Is there a film/song/book that has greatly influenced you in some way? – “A novel by Nicole Krauss – ‘The History of Love’ –it’s set in the Ukraine and Brooklyn.”

What is your favorite hobby? – “I love to garden…Dance too. Although my work is a profession it is just like a hobby.”

What profession other than your own would you like to attempt? – “A Fairy Godmother with the job of coming into people’s dreams and helping them get in touch with their higher selves before they wake up changed for the better, unaware of anyone affecting that change.”
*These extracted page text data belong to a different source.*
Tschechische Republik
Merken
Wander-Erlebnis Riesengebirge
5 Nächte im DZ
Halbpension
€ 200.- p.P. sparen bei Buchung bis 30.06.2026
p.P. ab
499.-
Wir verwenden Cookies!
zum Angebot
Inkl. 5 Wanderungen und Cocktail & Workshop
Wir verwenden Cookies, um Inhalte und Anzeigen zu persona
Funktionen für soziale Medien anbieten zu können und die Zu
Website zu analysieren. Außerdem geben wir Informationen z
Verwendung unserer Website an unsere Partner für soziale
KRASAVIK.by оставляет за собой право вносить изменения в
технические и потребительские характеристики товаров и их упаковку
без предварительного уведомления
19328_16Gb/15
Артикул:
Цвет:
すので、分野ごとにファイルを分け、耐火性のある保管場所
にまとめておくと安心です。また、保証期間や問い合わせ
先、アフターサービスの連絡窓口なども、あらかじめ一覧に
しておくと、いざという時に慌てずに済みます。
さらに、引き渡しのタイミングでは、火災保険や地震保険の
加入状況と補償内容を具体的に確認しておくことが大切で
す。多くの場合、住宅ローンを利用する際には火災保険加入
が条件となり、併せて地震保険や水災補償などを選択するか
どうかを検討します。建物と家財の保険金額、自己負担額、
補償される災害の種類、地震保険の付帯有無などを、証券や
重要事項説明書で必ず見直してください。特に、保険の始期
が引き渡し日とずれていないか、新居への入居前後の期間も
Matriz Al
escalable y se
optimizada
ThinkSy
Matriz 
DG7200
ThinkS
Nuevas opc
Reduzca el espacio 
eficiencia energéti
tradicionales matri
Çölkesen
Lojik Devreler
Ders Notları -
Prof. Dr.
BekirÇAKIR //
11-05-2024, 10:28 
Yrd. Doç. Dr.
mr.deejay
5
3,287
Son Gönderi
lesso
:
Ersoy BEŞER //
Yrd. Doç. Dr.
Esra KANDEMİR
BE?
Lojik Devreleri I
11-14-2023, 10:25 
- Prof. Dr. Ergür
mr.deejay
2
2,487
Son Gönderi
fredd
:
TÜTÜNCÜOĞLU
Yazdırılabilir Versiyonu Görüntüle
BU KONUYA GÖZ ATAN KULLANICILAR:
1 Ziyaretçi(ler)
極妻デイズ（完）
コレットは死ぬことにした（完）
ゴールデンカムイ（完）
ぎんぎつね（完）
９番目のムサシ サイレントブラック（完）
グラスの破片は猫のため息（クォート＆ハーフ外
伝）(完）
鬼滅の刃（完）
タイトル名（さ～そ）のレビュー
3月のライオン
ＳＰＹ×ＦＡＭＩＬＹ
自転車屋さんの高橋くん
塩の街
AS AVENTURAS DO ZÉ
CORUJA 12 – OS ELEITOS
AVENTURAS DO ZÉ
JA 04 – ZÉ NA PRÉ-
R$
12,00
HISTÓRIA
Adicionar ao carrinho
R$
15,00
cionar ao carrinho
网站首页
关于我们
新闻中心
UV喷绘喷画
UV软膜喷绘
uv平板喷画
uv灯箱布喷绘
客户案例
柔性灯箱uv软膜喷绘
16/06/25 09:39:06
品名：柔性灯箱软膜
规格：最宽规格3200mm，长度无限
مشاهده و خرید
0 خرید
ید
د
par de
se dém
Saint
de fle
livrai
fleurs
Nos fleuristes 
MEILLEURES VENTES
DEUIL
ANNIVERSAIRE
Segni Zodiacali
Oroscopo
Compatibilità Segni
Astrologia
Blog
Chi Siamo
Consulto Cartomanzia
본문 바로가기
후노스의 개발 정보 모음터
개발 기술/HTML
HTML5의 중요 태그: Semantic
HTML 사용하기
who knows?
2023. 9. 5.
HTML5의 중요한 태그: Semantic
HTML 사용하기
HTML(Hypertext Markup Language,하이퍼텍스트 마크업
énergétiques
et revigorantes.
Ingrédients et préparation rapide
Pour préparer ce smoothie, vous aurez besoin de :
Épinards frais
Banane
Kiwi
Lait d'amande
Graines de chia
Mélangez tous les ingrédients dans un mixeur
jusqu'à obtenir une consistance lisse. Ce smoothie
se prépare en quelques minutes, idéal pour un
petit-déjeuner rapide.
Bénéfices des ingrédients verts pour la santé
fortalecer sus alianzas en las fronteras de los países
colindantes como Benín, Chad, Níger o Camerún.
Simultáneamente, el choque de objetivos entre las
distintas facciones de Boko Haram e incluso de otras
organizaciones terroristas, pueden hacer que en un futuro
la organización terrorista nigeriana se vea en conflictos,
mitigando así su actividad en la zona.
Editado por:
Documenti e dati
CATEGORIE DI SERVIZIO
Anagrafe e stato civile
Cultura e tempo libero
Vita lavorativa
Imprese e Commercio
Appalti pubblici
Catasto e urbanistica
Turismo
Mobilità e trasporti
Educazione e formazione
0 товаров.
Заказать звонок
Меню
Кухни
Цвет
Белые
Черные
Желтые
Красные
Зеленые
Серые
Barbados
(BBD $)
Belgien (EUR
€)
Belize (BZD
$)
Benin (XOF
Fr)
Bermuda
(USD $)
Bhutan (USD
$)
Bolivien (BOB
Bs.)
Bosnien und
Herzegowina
What profession would you not like to do? – “Work in the prison system.”

What was the happiest day or event in your life? – “I have been blessed with too many to single any out.”

What was the saddest? – “My father’s passing when he was just forty-six. My mother also died young – at fifty-nine. It is sad to have lost them both so early.”

What is your favorite thing about yourself – physically/mentally/spiritually? – “I think it’s that I know the parts of me that I’d like to change without judging them. I accept them. I embrace them and work with everything I know, including prayer sometimes, to turn them into attributes that are positive.”

Finally, Benna, if Heaven exists, what would you like to hear God say when you arrive at the Pearly Gates? – “’Good going, girl…Now that you’re here, let’s party before we send you out again!”